Wednesday, July 1, 2009

United in card game, agents up in arms

A move by United Airlines to shift some of the cost of selling tickets is setting off the very type of reaction that United doesn't need just now. The once-largest airline, number two United told many travel agents that they'd have to absorb the fees imposed by credit-card issuers in ticket sales. The fees, amounting to 2% to 3% of the total, are just part of the total $710 million bill that United pays each year, but for travel agents, who make little more than that on each ticket they sell, it's a real threat.

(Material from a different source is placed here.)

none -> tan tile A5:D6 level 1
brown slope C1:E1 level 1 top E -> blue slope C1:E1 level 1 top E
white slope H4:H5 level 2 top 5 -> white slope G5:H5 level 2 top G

Agents, already burned by cuts in the ticket-sale commissions paid to them by airlines, have naturally rebelled. If the move pushes travellers to shift further from buying through travel agents to buying at an airline's own website, they'll lose opportunities for comparison shopping, Steve Tracas of vacation.com says. Agents can offer the widest spectrum of price information, says Tracas, a former US Airways sales executive.
But it could have further implications: on-line travel agencies like Orbitz and Expedia would likely have to start charging booking fees, fees that they had once charged but began cutting earlier this year, says PhoCusWright, a travel consultancy. Kevin Mitchell, the airline gadfly from the Business Travel Coalition, says the move is a way for United to lower its credit costs and so build its cash reserves in preparation for another bankruptcy filing.